▶ [PROBLEM STATEMENT]
Give back an exact copy of the lines below, from the first through the line with "8. Enter the"; please stop there.

(Saved entries)
════════

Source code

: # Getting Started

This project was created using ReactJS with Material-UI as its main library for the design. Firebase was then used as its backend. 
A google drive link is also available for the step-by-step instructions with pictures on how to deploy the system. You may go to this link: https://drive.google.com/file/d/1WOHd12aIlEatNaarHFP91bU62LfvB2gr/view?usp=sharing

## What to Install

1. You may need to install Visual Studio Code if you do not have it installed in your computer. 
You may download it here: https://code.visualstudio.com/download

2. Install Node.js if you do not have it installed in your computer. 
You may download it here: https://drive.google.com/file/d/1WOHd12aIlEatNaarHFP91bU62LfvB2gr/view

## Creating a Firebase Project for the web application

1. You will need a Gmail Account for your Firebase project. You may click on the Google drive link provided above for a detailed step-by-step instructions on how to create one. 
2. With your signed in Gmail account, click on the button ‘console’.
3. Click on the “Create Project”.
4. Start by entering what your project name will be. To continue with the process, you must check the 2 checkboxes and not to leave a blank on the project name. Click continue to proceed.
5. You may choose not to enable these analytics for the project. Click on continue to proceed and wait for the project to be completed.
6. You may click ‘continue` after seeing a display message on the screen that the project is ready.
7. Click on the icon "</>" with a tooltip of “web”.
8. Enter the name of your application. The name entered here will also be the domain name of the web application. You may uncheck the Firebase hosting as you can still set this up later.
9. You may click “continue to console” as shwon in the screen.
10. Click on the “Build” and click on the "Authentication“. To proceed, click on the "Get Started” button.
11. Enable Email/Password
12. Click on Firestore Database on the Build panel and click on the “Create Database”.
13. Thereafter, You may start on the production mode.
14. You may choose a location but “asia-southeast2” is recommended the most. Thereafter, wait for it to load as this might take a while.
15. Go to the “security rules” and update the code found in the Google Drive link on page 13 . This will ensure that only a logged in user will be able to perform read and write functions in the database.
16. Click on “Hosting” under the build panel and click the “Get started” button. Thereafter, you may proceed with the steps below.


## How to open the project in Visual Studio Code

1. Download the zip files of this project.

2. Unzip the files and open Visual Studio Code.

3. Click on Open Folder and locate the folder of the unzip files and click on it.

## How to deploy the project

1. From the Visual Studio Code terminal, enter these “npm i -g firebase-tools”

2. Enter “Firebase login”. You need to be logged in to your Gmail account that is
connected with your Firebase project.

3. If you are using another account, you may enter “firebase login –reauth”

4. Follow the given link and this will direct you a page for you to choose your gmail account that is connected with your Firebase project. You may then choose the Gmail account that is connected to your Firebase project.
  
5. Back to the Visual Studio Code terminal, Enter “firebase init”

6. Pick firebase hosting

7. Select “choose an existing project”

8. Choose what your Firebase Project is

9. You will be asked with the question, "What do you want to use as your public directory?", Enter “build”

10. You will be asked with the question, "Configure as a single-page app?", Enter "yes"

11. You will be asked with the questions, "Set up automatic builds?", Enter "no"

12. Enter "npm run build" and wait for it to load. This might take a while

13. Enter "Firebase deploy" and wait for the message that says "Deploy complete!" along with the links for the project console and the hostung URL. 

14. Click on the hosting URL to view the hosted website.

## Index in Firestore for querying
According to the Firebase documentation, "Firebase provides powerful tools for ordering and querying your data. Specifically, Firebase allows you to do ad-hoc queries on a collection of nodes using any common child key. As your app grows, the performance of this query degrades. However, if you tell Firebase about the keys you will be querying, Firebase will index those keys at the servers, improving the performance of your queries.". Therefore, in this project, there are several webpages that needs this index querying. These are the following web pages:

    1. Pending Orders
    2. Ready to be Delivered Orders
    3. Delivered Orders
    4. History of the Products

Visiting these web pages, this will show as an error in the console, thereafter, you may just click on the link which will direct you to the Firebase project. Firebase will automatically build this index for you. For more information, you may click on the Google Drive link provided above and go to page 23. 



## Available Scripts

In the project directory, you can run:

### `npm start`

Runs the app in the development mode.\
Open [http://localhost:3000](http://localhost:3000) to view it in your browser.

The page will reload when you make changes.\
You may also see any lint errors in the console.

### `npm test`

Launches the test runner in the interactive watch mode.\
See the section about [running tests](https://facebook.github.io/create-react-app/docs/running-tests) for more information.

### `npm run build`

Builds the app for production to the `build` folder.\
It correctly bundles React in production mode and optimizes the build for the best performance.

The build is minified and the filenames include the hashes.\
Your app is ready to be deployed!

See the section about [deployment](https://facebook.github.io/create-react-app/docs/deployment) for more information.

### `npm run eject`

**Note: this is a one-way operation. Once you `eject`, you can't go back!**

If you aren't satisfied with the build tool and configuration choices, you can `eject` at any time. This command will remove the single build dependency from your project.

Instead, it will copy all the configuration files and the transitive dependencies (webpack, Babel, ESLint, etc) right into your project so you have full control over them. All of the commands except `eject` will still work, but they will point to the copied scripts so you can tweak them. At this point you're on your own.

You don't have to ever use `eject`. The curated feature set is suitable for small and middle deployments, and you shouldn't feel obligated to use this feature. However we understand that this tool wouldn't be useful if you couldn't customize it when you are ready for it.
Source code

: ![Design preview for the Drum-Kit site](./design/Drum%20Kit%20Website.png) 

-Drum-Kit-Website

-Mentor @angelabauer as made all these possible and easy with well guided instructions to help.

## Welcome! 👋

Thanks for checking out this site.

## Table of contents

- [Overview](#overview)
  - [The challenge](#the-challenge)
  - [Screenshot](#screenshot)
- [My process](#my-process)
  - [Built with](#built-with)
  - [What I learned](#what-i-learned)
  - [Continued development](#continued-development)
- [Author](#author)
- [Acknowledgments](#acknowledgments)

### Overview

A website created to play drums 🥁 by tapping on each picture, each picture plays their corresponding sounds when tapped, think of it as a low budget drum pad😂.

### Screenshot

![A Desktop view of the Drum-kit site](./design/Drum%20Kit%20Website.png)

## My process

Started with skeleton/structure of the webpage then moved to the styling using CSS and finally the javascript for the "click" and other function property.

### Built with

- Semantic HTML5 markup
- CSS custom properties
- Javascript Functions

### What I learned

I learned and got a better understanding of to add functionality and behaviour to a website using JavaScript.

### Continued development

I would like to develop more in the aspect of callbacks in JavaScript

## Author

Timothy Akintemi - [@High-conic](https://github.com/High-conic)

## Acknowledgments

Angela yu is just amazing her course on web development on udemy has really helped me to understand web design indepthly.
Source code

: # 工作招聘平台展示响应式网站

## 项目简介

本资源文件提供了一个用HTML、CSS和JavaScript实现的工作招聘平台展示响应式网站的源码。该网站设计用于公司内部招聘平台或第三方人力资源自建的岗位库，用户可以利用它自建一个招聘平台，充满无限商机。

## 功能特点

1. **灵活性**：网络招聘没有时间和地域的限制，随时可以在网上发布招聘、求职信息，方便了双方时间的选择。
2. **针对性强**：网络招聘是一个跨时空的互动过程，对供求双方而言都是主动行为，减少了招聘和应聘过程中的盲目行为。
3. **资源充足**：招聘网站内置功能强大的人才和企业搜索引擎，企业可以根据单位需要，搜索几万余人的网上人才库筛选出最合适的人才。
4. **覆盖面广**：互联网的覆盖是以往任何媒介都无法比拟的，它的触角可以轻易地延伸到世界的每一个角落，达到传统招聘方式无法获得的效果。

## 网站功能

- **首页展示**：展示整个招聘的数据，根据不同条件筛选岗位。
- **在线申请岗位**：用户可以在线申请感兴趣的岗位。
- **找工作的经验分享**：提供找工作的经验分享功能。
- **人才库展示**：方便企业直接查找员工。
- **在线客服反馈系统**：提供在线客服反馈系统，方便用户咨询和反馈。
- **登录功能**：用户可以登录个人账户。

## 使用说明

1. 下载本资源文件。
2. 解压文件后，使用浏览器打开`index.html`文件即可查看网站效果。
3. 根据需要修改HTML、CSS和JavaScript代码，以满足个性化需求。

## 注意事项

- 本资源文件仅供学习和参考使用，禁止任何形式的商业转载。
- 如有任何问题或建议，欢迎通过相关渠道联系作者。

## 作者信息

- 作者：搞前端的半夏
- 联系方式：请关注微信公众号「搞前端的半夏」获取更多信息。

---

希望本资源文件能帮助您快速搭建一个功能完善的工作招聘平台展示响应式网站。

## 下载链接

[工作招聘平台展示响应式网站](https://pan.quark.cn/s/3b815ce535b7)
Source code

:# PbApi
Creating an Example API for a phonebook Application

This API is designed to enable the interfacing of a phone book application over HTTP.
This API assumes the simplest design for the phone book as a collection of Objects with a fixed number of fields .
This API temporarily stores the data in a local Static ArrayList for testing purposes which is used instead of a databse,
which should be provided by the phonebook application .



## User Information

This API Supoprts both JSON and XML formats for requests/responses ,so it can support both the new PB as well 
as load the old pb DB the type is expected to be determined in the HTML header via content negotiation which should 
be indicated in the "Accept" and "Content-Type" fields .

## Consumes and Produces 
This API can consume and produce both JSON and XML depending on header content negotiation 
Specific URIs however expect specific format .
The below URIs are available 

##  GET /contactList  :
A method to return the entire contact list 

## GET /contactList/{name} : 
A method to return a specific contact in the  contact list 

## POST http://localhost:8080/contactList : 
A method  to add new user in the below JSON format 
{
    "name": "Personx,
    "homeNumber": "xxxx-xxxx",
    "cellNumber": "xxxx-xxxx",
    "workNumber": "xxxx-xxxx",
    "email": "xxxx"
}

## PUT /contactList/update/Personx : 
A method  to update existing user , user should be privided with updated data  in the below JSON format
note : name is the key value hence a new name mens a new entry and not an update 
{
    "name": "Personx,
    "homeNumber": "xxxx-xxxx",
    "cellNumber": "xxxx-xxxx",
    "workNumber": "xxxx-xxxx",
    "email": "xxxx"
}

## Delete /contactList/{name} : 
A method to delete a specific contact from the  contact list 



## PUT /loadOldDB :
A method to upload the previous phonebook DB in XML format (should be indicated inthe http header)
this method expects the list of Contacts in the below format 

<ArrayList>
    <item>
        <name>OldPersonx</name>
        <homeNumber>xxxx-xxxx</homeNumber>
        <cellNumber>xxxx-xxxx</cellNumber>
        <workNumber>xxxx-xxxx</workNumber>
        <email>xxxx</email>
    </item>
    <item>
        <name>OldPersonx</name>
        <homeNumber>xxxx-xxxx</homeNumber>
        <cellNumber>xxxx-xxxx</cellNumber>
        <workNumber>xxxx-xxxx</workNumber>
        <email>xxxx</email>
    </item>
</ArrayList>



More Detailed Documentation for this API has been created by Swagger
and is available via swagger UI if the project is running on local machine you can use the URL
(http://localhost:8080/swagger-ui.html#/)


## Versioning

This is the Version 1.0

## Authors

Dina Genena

════════

▶ [SOLUTION TO THIS EXERCISE]
Source code

: # Getting Started

This project was created using ReactJS with Material-UI as its main library for the design. Firebase was then used as its backend. 
A google drive link is also available for the step-by-step instructions with pictures on how to deploy the system. You may go to this link: https://drive.google.com/file/d/1WOHd12aIlEatNaarHFP91bU62LfvB2gr/view?usp=sharing

## What to Install

1. You may need to install Visual Studio Code if you do not have it installed in your computer. 
You may download it here: https://code.visualstudio.com/download

2. Install Node.js if you do not have it installed in your computer. 
You may download it here: https://drive.google.com/file/d/1WOHd12aIlEatNaarHFP91bU62LfvB2gr/view

## Creating a Firebase Project for the web application

1. You will need a Gmail Account for your Firebase project. You may click on the Google drive link provided above for a detailed step-by-step instructions on how to create one. 
2. With your signed in Gmail account, click on the button ‘console’.
3. Click on the “Create Project”.
4. Start by entering what your project name will be. To continue with the process, you must check the 2 checkboxes and not to leave a blank on the project name. Click continue to proceed.
5. You may choose not to enable these analytics for the project. Click on continue to proceed and wait for the project to be completed.
6. You may click ‘continue` after seeing a display message on the screen that the project is ready.
7. Click on the icon "</>" with a tooltip of “web”.
8. Enter the name of your application. The name entered here will also be the domain name of the web application. You may uncheck the Firebase hosting as you can still set this up later.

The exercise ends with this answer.